_Exercise set_:
- 1) Reproduce the stretch of the passage on trace heating cables below from "According to the" through "glass and/or mica.".
- 2) Answer these questions using the passage on trace heating cables below:
(a) What maximum temperature is given as an example limit for cables with polymeric external insulation sheaths?
(b) To what outside diameter may the series heater construction be drawn down?
(c) From what materials could insulation tape be manufactured in mineral insulated cables?
- 3) The passage on trace heating cables below describes the mineral insulated heating cable provided by the present invention. List every component of that cable.

_Passage provided_:
———

Trace heating cables fall into two general categories, that is parallel resistance cut-to-length types and series resistance fixed length types.
In parallel resistance type cables, generally two insulated conductors (known as buswires) extend longitudinally along the cable. A resistance heating wire is spiralled around the conductors, electrical connections being made alternately at intervals along the longitudinally extending conductors. This creates a series of short heating zones spaced apart along the length of the cable. The heating wire must be selectively insulated from the conductors and also encased within an insulating sheath. Available parallel trace heating cables either use polymeric external insulation sheaths which limit the use of such cables to maximum temperatures of for example 250°C, or use glass insulation for the external sheath which can operate at higher temperatures, for example above 400°C, but which are not waterproof.
Series resistance heaters must be specifically designed so that the power produced meets the requirements for a particular length of cable. This is not convenient and represents a major constraint. Generally series heaters include longitudinally extending resistance wires embedded in a mineral insulation which can withstand high temperatures. A typical construction comprises two ni-chrome heating conductors, magnesium oxide powder insulation, and an outer stainless steel sheath.
The whole construction may be drawn down from an outside diameter of typically 80mm to an outside diameter of 4mm at which point the heater is flexible to enable it to be installed relatively easily and has an electrical resistance producing a desired output per unit length. Unfortunately the available range of resistances is limited and, particularly, short lengths (typically less than 10 metres) with appropriate low power outputs are not available.
In summary, parallel heaters are convenient in use but are not available in forms which combine both a high temperature withstand and a waterproof construction, whereas series heaters are available which can withstand high temperatures and are waterproof but cannot be cut to length and therefore must be designed specially to fit particular applications and are difficult to design for use in short lengths.
It is an- object of the present invention to obviate or mitigate the problems outlined above.
According to the present invention, there is provided a mineral insulated heating cable comprising two electrical conductors extending along the length of the cable and an array of heating elements distributed along the lengths of the cable and connected in parallel between the conductors, wherein each conductor is encased in an inner sheath of insulating material through which connections are made to each heating element, the inner sheaths and heating elements are encased in an outer sheath of insulating material, and the outer sheath is covered by a metal jacket extruded around the outer sheath.
The term "mineral insulated" is used herein to indicate a heating cable in which all components can withstand long-term exposure to high temperatures, e.g.
250°C and above. In such cables, insulation could be formed from for example tape manufactured from glass and/or mica.

———

Dataset excerpts:

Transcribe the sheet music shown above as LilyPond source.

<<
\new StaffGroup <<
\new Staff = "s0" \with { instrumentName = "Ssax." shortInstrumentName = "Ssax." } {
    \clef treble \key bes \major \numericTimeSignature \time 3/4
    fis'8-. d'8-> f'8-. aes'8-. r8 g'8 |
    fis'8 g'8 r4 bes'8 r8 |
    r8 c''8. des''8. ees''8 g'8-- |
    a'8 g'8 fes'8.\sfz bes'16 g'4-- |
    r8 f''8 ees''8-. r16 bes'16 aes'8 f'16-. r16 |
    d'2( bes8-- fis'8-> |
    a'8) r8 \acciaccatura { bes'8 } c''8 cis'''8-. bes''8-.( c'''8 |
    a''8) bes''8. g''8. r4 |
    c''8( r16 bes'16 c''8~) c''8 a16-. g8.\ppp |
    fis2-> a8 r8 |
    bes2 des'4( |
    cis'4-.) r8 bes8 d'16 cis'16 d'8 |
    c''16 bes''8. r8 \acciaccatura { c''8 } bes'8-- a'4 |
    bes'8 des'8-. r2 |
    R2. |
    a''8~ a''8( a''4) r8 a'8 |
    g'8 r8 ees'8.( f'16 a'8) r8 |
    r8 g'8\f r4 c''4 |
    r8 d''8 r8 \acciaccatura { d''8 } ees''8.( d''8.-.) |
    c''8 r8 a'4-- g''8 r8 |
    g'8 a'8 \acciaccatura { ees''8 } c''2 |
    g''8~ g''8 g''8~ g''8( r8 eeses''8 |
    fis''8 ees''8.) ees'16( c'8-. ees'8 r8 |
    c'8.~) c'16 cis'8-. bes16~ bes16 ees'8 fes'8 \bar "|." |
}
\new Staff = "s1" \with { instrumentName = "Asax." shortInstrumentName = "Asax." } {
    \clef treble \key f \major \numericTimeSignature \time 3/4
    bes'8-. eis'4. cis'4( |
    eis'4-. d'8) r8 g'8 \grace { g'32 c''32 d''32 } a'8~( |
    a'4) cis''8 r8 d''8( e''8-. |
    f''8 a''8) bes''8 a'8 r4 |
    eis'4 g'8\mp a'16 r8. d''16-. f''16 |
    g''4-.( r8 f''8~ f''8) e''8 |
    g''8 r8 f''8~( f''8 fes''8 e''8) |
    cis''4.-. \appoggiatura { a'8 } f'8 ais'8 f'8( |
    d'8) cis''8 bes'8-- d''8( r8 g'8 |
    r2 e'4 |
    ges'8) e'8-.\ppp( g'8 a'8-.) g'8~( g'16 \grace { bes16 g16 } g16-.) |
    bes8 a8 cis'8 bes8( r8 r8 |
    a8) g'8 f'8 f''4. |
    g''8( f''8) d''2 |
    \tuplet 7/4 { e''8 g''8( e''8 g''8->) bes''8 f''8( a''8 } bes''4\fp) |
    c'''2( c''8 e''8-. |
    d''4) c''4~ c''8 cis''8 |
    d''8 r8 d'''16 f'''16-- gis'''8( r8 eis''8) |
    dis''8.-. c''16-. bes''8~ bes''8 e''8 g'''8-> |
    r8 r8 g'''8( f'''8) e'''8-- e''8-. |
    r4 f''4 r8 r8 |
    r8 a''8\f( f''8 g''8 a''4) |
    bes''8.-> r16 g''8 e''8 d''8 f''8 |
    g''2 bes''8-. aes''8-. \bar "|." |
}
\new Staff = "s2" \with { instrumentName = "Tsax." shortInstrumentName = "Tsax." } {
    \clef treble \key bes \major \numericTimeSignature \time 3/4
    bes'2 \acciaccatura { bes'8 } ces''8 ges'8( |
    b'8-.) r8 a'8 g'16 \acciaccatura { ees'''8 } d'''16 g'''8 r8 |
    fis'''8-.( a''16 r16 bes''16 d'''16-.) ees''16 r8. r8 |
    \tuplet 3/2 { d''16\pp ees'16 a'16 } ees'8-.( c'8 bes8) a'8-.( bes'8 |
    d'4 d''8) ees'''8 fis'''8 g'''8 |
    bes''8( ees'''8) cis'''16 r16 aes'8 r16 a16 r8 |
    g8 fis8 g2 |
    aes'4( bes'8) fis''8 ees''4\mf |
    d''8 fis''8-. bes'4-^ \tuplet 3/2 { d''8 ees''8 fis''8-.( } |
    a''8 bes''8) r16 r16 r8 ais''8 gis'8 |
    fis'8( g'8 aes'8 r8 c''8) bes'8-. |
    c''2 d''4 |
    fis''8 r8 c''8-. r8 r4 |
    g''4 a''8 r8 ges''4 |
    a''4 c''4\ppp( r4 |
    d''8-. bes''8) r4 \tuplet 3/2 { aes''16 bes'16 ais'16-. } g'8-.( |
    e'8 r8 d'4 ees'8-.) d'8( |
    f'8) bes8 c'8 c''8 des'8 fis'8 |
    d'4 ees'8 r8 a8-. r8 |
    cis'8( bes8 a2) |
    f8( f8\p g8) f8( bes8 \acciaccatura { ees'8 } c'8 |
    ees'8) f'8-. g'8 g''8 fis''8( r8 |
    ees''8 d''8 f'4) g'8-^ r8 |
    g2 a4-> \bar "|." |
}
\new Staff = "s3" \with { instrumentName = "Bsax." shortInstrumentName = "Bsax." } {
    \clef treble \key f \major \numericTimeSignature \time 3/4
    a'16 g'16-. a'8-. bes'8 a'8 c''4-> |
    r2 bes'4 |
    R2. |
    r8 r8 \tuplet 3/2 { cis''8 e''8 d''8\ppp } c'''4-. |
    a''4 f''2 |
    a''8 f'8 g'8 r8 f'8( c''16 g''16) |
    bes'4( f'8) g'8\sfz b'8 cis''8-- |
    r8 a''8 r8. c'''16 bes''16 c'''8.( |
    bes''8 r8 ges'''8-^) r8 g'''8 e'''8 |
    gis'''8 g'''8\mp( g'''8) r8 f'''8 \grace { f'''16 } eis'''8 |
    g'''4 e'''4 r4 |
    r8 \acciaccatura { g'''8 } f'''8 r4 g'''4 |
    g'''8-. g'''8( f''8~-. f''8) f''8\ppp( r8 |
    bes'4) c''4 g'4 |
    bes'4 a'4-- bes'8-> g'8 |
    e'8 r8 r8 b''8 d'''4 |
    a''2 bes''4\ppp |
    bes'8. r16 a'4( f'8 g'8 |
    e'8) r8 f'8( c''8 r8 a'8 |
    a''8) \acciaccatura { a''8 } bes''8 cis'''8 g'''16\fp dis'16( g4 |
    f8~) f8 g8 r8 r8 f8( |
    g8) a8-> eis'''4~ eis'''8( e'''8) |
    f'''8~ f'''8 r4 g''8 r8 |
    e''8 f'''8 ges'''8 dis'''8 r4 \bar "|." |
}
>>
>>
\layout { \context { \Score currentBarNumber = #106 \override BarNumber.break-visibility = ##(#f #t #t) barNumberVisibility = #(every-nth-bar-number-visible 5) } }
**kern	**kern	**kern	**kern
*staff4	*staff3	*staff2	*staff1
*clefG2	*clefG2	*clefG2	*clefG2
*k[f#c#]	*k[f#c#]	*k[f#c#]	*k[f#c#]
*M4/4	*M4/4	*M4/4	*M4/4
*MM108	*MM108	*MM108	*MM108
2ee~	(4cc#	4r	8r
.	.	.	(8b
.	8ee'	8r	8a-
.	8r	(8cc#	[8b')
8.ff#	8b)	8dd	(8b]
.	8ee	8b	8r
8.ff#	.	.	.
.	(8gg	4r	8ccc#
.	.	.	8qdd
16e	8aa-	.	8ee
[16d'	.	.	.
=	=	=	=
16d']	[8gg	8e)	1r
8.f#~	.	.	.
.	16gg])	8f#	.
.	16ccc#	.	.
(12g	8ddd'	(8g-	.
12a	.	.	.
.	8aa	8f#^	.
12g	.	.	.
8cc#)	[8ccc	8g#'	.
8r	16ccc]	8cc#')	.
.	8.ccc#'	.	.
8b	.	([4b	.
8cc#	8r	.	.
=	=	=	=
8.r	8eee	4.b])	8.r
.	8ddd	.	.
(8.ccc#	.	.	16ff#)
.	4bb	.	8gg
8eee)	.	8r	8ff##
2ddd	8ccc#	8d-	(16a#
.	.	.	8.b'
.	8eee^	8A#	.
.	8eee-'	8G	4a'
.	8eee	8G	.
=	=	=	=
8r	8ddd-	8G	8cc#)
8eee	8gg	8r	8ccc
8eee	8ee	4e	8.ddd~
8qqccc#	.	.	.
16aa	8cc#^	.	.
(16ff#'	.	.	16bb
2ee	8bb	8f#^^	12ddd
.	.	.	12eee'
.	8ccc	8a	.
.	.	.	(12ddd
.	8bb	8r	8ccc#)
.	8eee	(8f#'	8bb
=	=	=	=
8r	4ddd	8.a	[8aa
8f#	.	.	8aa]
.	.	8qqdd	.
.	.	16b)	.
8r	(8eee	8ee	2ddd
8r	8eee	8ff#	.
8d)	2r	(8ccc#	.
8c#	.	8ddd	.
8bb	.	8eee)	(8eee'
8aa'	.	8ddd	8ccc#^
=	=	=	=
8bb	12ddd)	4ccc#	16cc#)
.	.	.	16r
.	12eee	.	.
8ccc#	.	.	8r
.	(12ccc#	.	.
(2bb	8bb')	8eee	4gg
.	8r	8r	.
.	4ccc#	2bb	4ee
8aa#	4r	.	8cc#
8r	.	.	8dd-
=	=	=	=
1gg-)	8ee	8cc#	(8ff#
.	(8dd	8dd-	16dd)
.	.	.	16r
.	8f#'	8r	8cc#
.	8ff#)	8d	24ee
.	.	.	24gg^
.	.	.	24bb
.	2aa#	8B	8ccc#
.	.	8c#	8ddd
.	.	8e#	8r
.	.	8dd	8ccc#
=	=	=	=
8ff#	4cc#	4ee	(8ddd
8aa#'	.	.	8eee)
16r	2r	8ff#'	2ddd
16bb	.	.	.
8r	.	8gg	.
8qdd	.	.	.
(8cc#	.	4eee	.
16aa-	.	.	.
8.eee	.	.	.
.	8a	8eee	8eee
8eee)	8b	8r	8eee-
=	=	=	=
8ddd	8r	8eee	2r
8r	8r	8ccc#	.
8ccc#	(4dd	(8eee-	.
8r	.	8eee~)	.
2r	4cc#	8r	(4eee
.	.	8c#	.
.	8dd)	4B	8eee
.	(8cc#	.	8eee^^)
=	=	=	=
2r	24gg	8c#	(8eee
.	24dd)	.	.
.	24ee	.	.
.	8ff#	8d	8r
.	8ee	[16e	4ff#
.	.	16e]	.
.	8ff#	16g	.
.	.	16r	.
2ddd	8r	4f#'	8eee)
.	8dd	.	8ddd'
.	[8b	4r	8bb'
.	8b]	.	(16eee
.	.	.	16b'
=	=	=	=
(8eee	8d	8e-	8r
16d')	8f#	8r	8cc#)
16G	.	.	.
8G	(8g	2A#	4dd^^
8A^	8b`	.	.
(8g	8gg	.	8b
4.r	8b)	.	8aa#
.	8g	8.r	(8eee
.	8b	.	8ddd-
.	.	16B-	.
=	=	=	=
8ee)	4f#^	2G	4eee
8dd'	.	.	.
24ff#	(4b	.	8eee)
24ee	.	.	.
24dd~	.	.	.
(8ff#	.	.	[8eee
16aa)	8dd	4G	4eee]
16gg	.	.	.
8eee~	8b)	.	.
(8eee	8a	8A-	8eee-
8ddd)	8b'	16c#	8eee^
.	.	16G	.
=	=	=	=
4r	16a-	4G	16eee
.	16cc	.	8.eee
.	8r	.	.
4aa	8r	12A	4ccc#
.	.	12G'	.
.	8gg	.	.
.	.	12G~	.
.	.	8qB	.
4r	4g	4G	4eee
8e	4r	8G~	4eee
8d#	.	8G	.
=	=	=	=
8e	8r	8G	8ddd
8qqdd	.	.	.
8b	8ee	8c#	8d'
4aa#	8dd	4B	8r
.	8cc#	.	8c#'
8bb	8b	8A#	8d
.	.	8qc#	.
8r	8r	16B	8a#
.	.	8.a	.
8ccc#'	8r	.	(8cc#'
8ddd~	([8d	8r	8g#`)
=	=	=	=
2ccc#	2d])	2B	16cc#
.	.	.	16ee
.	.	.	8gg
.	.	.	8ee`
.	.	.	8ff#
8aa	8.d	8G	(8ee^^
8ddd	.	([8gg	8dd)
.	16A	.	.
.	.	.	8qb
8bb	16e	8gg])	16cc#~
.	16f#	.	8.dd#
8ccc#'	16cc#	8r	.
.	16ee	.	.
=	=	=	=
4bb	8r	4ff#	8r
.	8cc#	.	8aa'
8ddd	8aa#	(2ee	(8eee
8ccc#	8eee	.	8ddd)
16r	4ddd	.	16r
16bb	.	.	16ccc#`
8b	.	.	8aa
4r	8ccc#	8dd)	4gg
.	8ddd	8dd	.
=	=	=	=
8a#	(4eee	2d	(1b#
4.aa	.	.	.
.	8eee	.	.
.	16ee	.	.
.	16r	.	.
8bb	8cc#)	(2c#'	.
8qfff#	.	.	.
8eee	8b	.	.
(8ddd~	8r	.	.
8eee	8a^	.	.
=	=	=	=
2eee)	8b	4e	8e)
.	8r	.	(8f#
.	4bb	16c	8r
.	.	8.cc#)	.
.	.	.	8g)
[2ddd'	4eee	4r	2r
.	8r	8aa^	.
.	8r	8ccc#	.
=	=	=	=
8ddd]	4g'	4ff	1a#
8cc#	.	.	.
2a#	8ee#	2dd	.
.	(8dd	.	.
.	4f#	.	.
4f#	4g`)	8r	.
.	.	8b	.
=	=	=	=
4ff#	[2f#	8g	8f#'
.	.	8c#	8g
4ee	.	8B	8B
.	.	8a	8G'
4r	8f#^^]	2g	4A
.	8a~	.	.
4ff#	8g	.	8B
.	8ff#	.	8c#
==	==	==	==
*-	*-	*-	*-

———

_Solved tasks_:
- 1)
According to the present invention, there is provided a mineral insulated heating cable comprising two electrical conductors extending along the length of the cable and an array of heating elements distributed along the lengths of the cable and connected in parallel between the conductors, wherein each conductor is encased in an inner sheath of insulating material through which connections are made to each heating element, the inner sheaths and heating elements are encased in an outer sheath of insulating material, and the outer sheath is covered by a metal jacket extruded around the outer sheath.
The term "mineral insulated" is used herein to indicate a heating cable in which all components can withstand long-term exposure to high temperatures, e.g.
250°C and above. In such cables, insulation could be formed from for example tape manufactured from glass and/or mica.

- 2)
(a) 250°C
(b) 4mm
(c) Glass and/or mica

- 3)
- Two electrical conductors extending along the length of the cable
- An array of heating elements distributed along the lengths of the cable and connected in parallel between the conductors
- An inner sheath of insulating material encasing each conductor
- An outer sheath of insulating material encasing the inner sheaths and heating elements
- A metal jacket extruded around the outer sheath